Top positions increasingly filled from afar
This year alone, according to a Jyllands-Posten investigation, one out of every three major Danish firms has a non-Dane as its managing director. The figure marks a significant change from 2007, when the number of Danish firms with foreign executives was one in eight.
Sabina Nielsen, professor at International Cconomics and Management, Copenhagen Business School, stressed that the trend is not a repudiation of Denmark's talent pool but rather a sign that a more globalised business climate has made it easier for companies to identify good managers and bring them aboard. " It's a trend that has definitely been observed," Nielsen said. " The challenges of international business are increasing, and it's ultimately about finding the best person for the position."
While Denmark has only just begun to experience a new era as an executive haven, many of its European neighbours have already fashioned reputations for being welcoming to foreign workers. A 2012 study by recruitment firm Guido Schilling estimated that 45 percent of executives at Swiss firms came from abroad, and the number was expected to grow to 50 percent by 2015. Germans fill many of these top-level jobs in Switzerland, similar to how Swedes have increasingly hopped over the Øresund to take Danish management positions.

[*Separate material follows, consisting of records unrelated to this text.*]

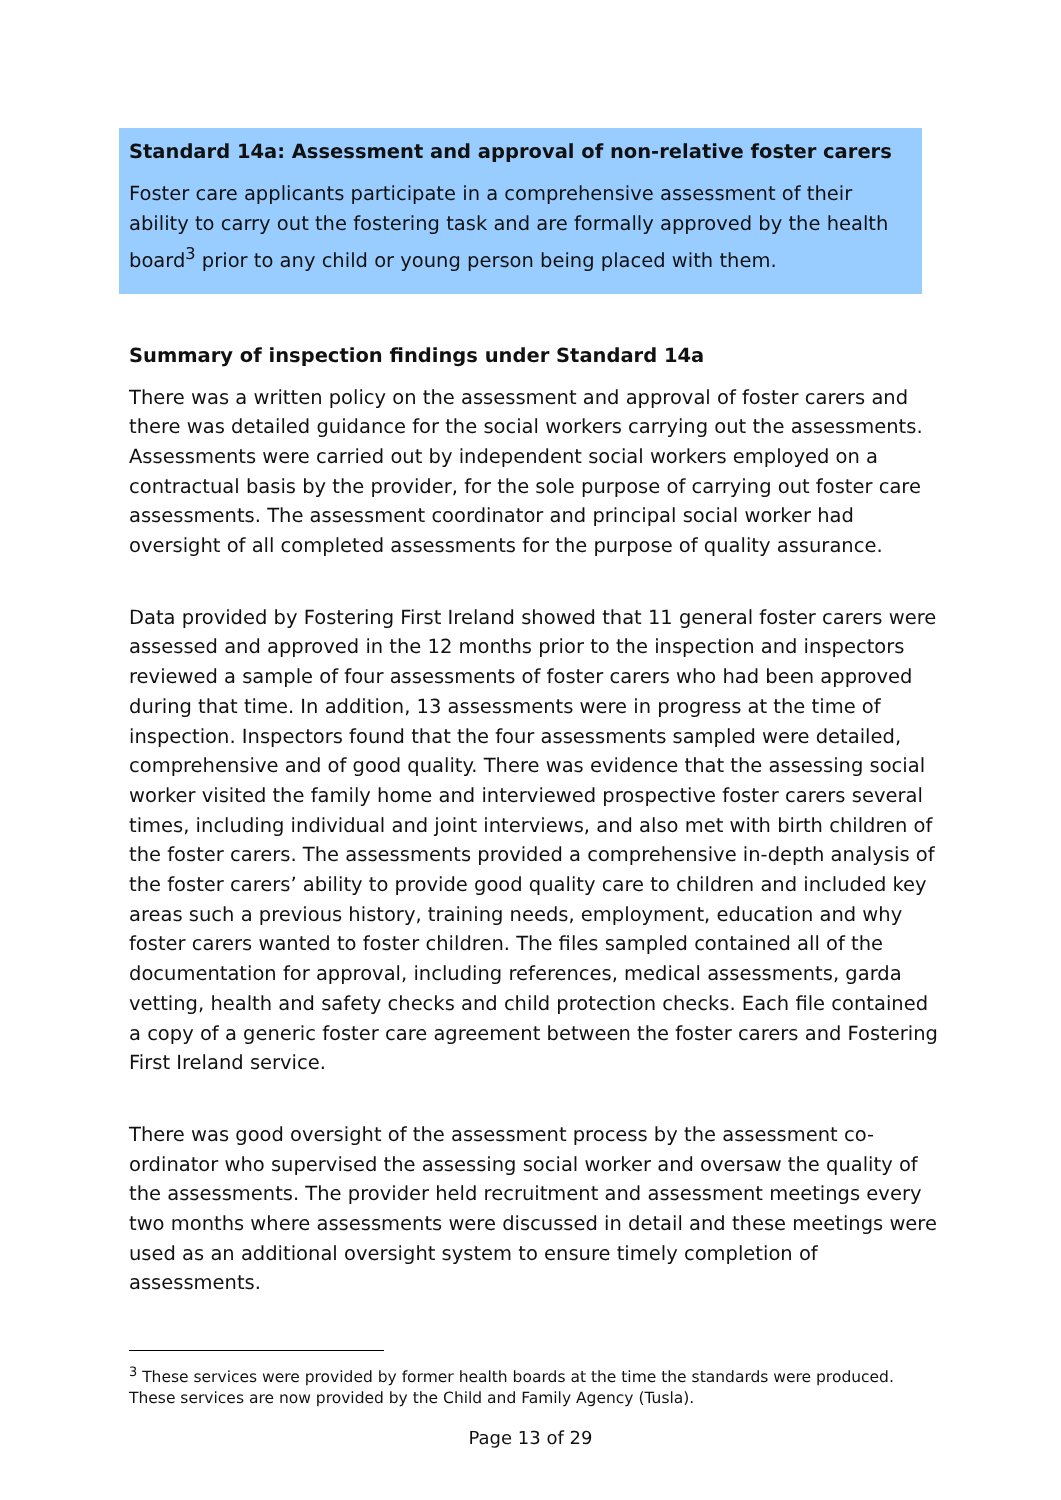Standard 14a: Assessment and approval of non-relative foster carers
Foster care applicants participate in a comprehensive assessment of their ability to carry out the fostering task and are formally approved by the health board<sup>3</sup> prior to any child or young person being placed with them.
Summary of inspection findings under Standard 14a
There was a written policy on the assessment and approval of foster carers and there was detailed guidance for the social workers carrying out the assessments. Assessments were carried out by independent social workers employed on a contractual basis by the provider, for the sole purpose of carrying out foster care assessments. The assessment coordinator and principal social worker had oversight of all completed assessments for the purpose of quality assurance.
Data provided by Fostering First Ireland showed that 11 general foster carers were assessed and approved in the 12 months prior to the inspection and inspectors reviewed a sample of four assessments of foster carers who had been approved during that time. In addition, 13 assessments were in progress at the time of inspection. Inspectors found that the four assessments sampled were detailed, comprehensive and of good quality. There was evidence that the assessing social worker visited the family home and interviewed prospective foster carers several times, including individual and joint interviews, and also met with birth children of the foster carers. The assessments provided a comprehensive in-depth analysis of the foster carers’ ability to provide good quality care to children and included key areas such a previous history, training needs, employment, education and why foster carers wanted to foster children. The files sampled contained all of the documentation for approval, including references, medical assessments, garda vetting, health and safety checks and child protection checks. Each file contained a copy of a generic foster care agreement between the foster carers and Fostering First Ireland service.
There was good oversight of the assessment process by the assessment co-ordinator who supervised the assessing social worker and oversaw the quality of the assessments. The provider held recruitment and assessment meetings every two months where assessments were discussed in detail and these meetings were used as an additional oversight system to ensure timely completion of assessments.
<sup>3</sup> These services were provided by former health boards at the time the standards were produced. These services are now provided by the Child and Family Agency (Tusla).
Page 13 of 29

Sabina Nielsen noted Denmark's hiring trend is no different to how top-level football clubs fill their squads with elite talent from all over the world. Just like FC Barcelona always has its eye on the best emerging global talent, Danish companies need to be open to going beyond Denmark to find candidates. " Like any talent pool, the larger the pool, the better candidate you will get," Nielsen said. " If the best candidate is local, then hire local. But you have to look all over the world."